- **Work task**:
Repeat word for word everything from the line containing "focal_35mm: 51" to the end of the listing, first and last lines included, and only that.

- **Data to use**:

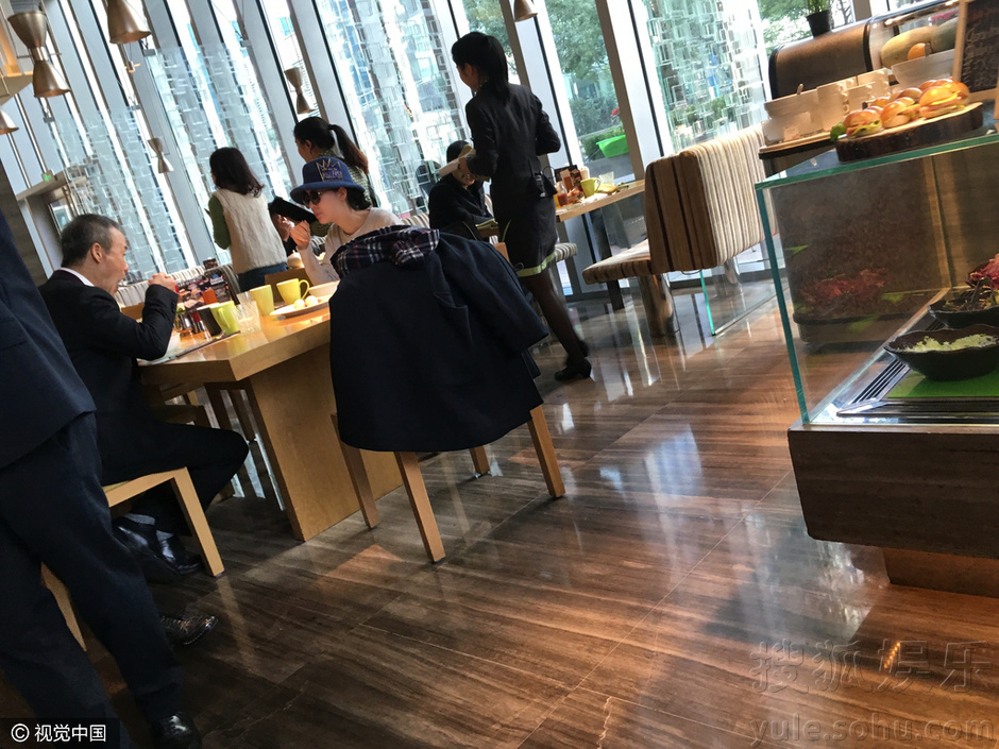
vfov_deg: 48.2
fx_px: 837
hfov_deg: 61.7
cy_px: 374
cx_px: 500
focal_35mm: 29
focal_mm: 4.15
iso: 50
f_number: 2.2
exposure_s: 1/33
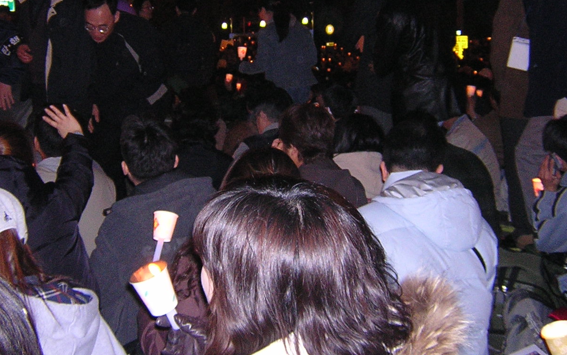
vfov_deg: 25.2
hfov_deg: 39.5
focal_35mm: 51
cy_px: 109
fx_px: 788
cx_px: 256
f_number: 2.6
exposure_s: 1/60.1
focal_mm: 4.7
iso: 388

- **The completed task**:
focal_35mm: 51
cy_px: 109
fx_px: 788
cx_px: 256
f_number: 2.6
exposure_s: 1/60.1
focal_mm: 4.7
iso: 388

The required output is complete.